───── Trecho do texto
Palavras-chave: Eleição Incondicional, Presciência, Soberania Divina, Graça Soberana, Calvinismo, Arminianismo, Predestinação.


1. Introdução

A doutrina da salvação (soteriologia) é um dos pilares da fé cristã, e dentro dela, o conceito da eleição divina tem sido fonte de intenso debate. Como Deus escolhe aqueles que serão salvos? A resposta a essa pergunta divide, de forma geral, duas grandes correntes teológicas: a Arminiana e a Calvinista (ou Reformada).

A doutrina Arminiana sustenta que a eleição é condicional, baseada na presciência de Deus. Nesta visão, Deus, olhando através do corredor do tempo, prevê quem, por seu livre-arbítrio, escolherá crer em Cristo, e então os elege para a salvação com base nessa fé prevista. A escolha humana, portanto, é logicamente anterior à escolha divina.

Em contrapartida, a doutrina Reformada defende a eleição incondicional. Ela afirma que a escolha de Deus não se baseia em qualquer mérito, obra ou fé prevista no homem, mas emana unicamente do beneplácito e da vontade soberana de Deus (Efésios 1:5, 11). A fé e o arrependimento não são as condições para a eleição, mas os dons graciosos de Deus que se seguem a ela e são seus resultados certos.
──────────
───── Material apresentado
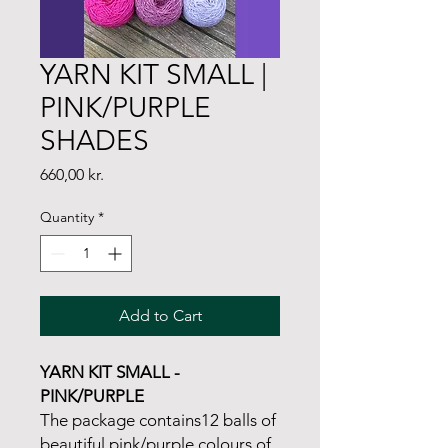
YARN KIT SMALL |
PINK/PURPLE
SHADES
Price
660,00 kr.
Quantity
*
Add to Cart
YARN KIT SMALL -
PINK/PURPLE
The package contains12 balls of
beautiful pink/purple colours of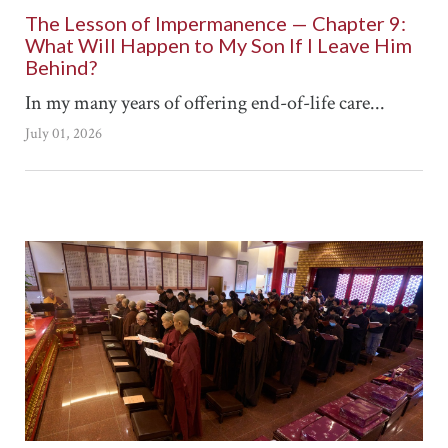
The Lesson of Impermanence — Chapter 9:
What Will Happen to My Son If I Leave Him
Behind?
In my many years of offering end-of-life care...
July 01, 2026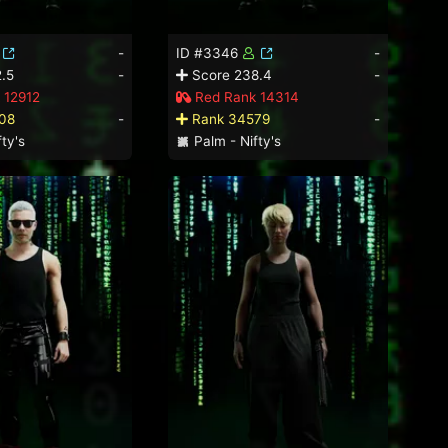
-
ID #3346
-
.5
-
Score 238.4
-
 12912
Red Rank 14314
08
-
Rank 34579
-
ty's
Palm - Nifty's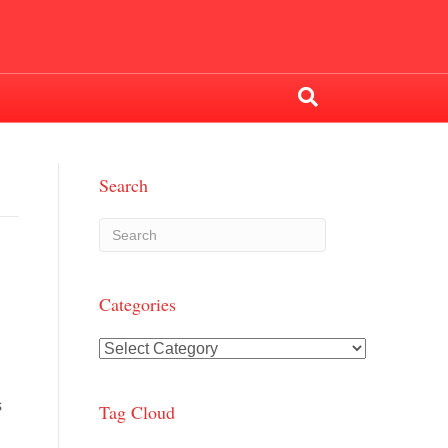
Search
Categories
Categories
s
Tag Cloud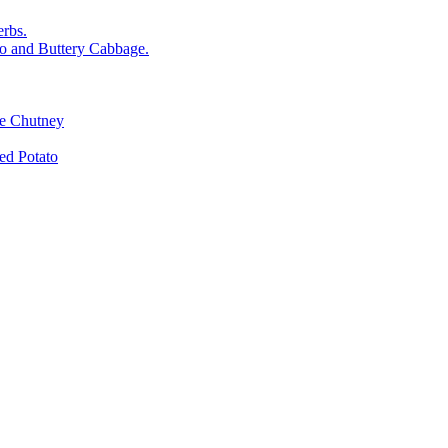
rbs.
o and Buttery Cabbage.
le Chutney
d Potato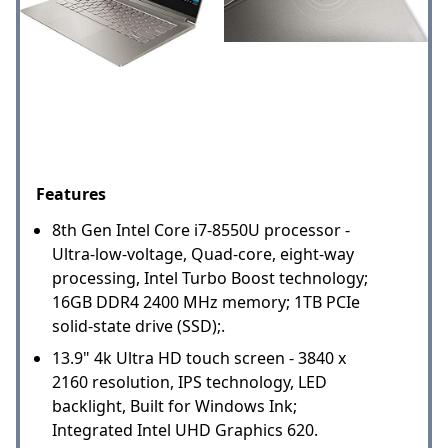
Features
8th Gen Intel Core i7-8550U processor -
Ultra-low-voltage, Quad-core, eight-way
processing, Intel Turbo Boost technology;
16GB DDR4 2400 MHz memory; 1TB PCIe
solid-state drive (SSD);.
13.9" 4k Ultra HD touch screen - 3840 x
2160 resolution, IPS technology, LED
backlight, Built for Windows Ink;
Integrated Intel UHD Graphics 620.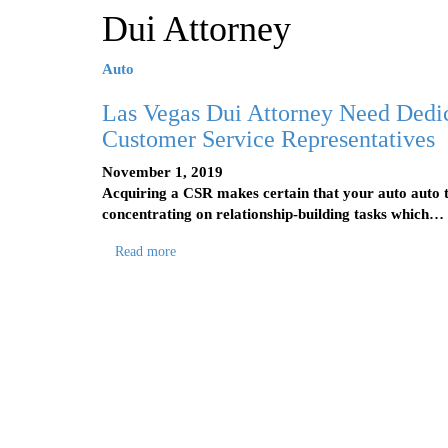
Dui Attorney
Auto
Las Vegas Dui Attorney Need Dedi
Customer Service Representatives
November 1, 2019
Acquiring a CSR makes certain that your auto auto t
concentrating on relationship-building tasks which…
Read more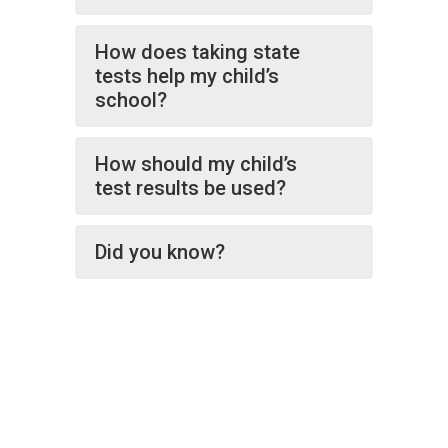
How does taking state
tests help my child’s
school?
How should my child’s
test results be used?
Did you know?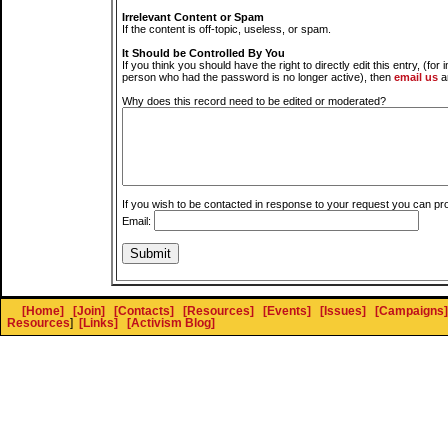
Irrelevant Content or Spam
If the content is off-topic, useless, or spam.
It Should be Controlled By You
If you think you should have the right to directly edit this entry, (for 
person who had the password is no longer active), then
email us
a
Why does this record need to be edited or moderated?
If you wish to be contacted in response to your request you can pr
Email:
[Home]
[Join]
[Contacts]
[Resources]
[Events]
[Issues]
[Campaigns]
Resources
]
[Links]
[Activism Blog]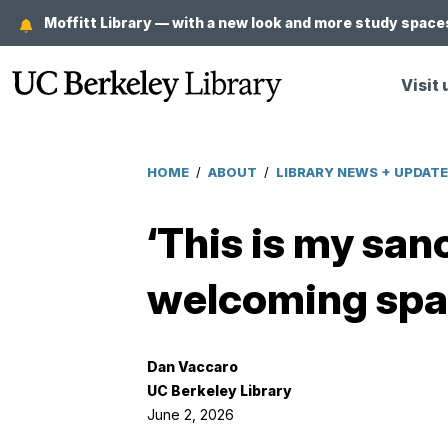
Skip
Moffitt Library — with a new look and more study spaces
to
main
Visit 
content
HOME
/
ABOUT
/
LIBRARY NEWS + UPDAT
Breadcrumb
‘This is my sanc
welcoming spac
Dan Vaccaro
UC Berkeley Library
June 2, 2026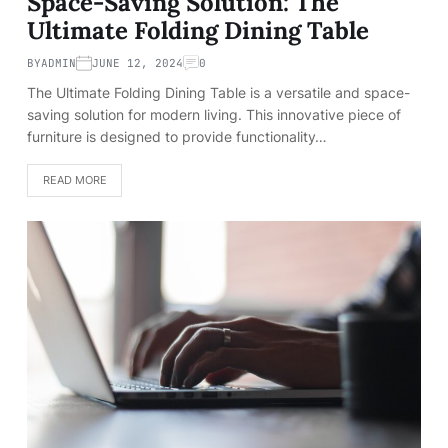
Space-Saving Solution: The
Ultimate Folding Dining Table
BY
ADMIN
JUNE 12, 2024
0
The Ultimate Folding Dining Table is a versatile and space-
saving solution for modern living. This innovative piece of
furniture is designed to provide functionality…
READ MORE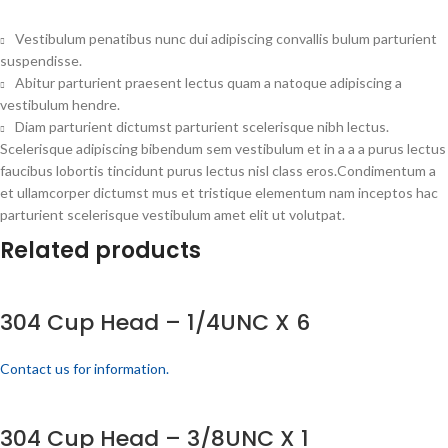
Vestibulum penatibus nunc dui adipiscing convallis bulum parturient
suspendisse.
Abitur parturient praesent lectus quam a natoque adipiscing a
vestibulum hendre.
Diam parturient dictumst parturient scelerisque nibh lectus.
Scelerisque adipiscing bibendum sem vestibulum et in a a a purus lectus
faucibus lobortis tincidunt purus lectus nisl class eros.Condimentum a
et ullamcorper dictumst mus et tristique elementum nam inceptos hac
parturient scelerisque vestibulum amet elit ut volutpat.
Related products
304 Cup Head – 1/4UNC X 6
Contact us for information.
304 Cup Head – 3/8UNC X 1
──────────
§ Tarefas obrigatórias:
1. Copie sem alterações a passagem do trecho sobre a eleição divina que começa em "Palavras-chave: Eleição Incondicional, Presciência, Soberania" e termina em "à escolha divina.".
2. Por favor, responda: segundo o trecho sobre a eleição divina, em que a doutrina Arminiana baseia a eleição?

§ Respostas das tarefas:
1.
Palavras-chave: Eleição Incondicional, Presciência, Soberania Divina, Graça Soberana, Calvinismo, Arminianismo, Predestinação.


1. Introdução

A doutrina da salvação (soteriologia) é um dos pilares da fé cristã, e dentro dela, o conceito da eleição divina tem sido fonte de intenso debate. Como Deus escolhe aqueles que serão salvos? A resposta a essa pergunta divide, de forma geral, duas grandes correntes teológicas: a Arminiana e a Calvinista (ou Reformada).

A doutrina Arminiana sustenta que a eleição é condicional, baseada na presciência de Deus. Nesta visão, Deus, olhando através do corredor do tempo, prevê quem, por seu livre-arbítrio, escolherá crer em Cristo, e então os elege para a salvação com base nessa fé prevista. A escolha humana, portanto, é logicamente anterior à escolha divina.

2. Na presciência de Deus.